Schmuggel in Millionenhöhe: Hunderte Smartphones in Ercan beschlagnahmt und hohe Geldstrafe verhängt

Eine große Ladung nicht deklarierter Mobiltelefone wurde beim Zoll in Ercan entdeckt und beschlagnahmt. Dies teilte die Zoll- und Akziseverwaltung mit und betonte, dass die Operation Teil eines verstärkten Kampfes gegen den Schmuggel sei.
Der Vorfall ereignete sich am 27. April 2026 während einer physischen Frachtkontrolle. In der Verpackung wurde ein verstecktes Fach gefunden, dessen Inhalt nicht mit den deklarierten Dokumenten übereinstimmte. In dem Versteck befanden sich moderne Smartphones: 126 Geräte des Typs iPhone 17 Pro Max (256 GB), 40 iPhone 17 Pro (256 GB), 25 iPhone 17 Pro Max (512 GB) und 20 Samsung S26 Ultra (512 GB). Keines davon war in den Begleitpapieren aufgeführt.
Der gesamte Handelswert der beschlagnahmten Produkte wird auf etwa 210.000 Dollar geschätzt. Wegen Verstoßes gegen die Zollgesetzgebung wurde eine Geldstrafe in Höhe von 630.000 Dollar verhängt – das Dreifache des Warenwerts.

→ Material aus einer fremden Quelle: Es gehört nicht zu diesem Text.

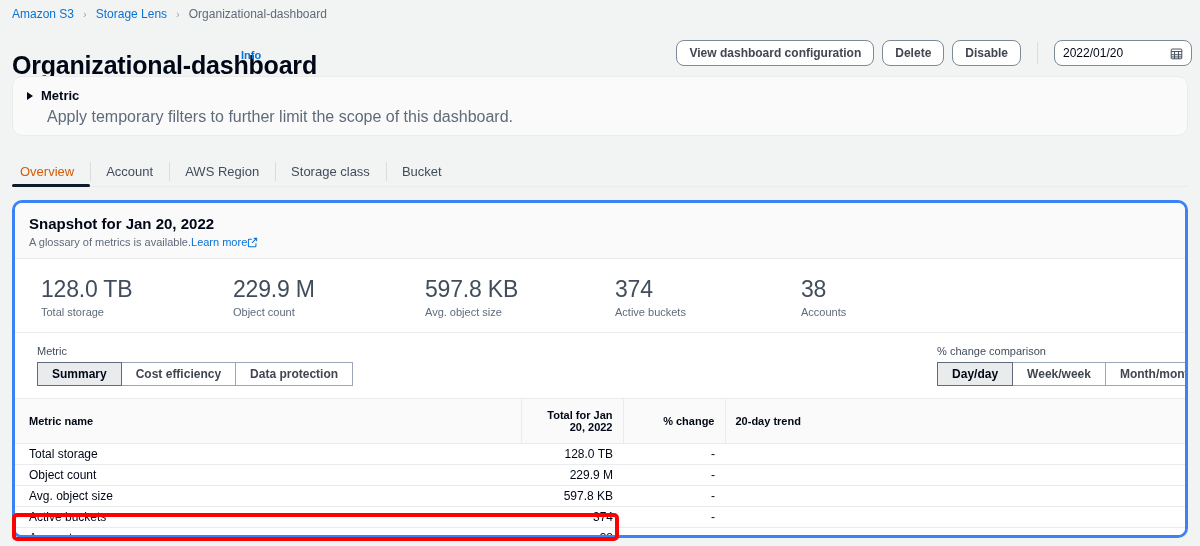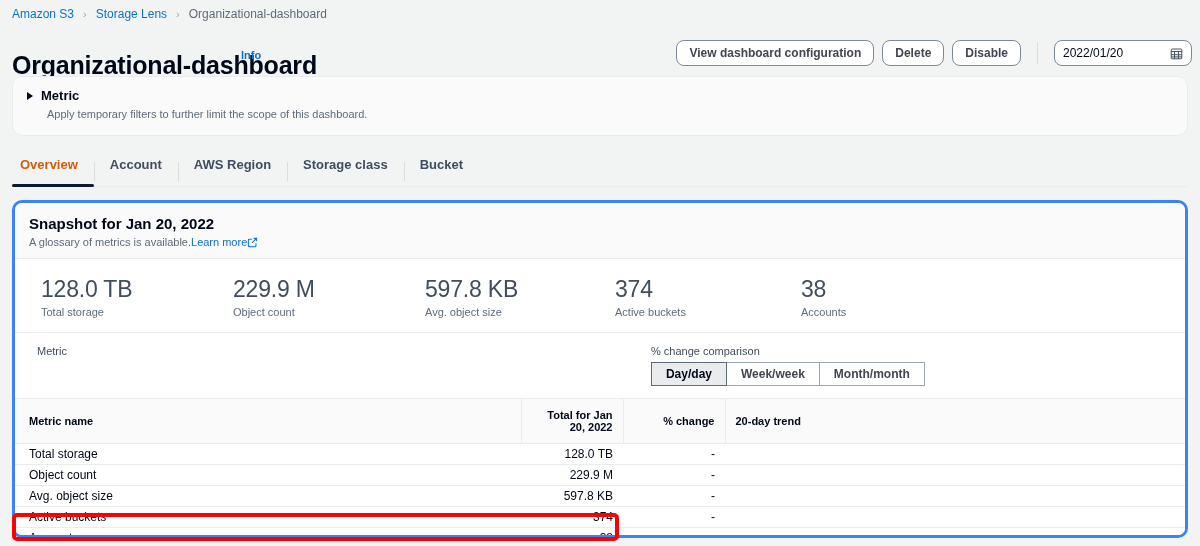--- a/index.html
+++ b/index.html
@@ -80,7 +80,7 @@
   .filters-title { font-size: 13px; font-weight: 700; color: #000716; }
   .filters-desc {
     position: absolute; left: 34px; top: 31px;
-    font-size: 11px; color: #5f6b7a;
+    font-size: 16px; color: #5f6b7a;
   }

Im Zuge der Ermittlungen wurden auch Unstimmigkeiten zwischen der Zollerklärung des Unternehmens und den bei der Behörde für Informations- und Kommunikationstechnologien eingereichten Dokumenten festgestellt. Der Fall wurde am 29. April an das Polizeirevier Demirhan übergeben und anschließend an die Justizbehörden weitergeleitet.
Die Behörden merkten an, dass das Verfahren trotz der in den sozialen Netzwerken kursierenden Gerüchte zügig und transparent durchgeführt wurde. Die Zoll- und Akziseverwaltung betonte, dass die Kontrollen fortgesetzt werden und der Kampf gegen die illegale Einfuhr von Waren Priorität bleibt.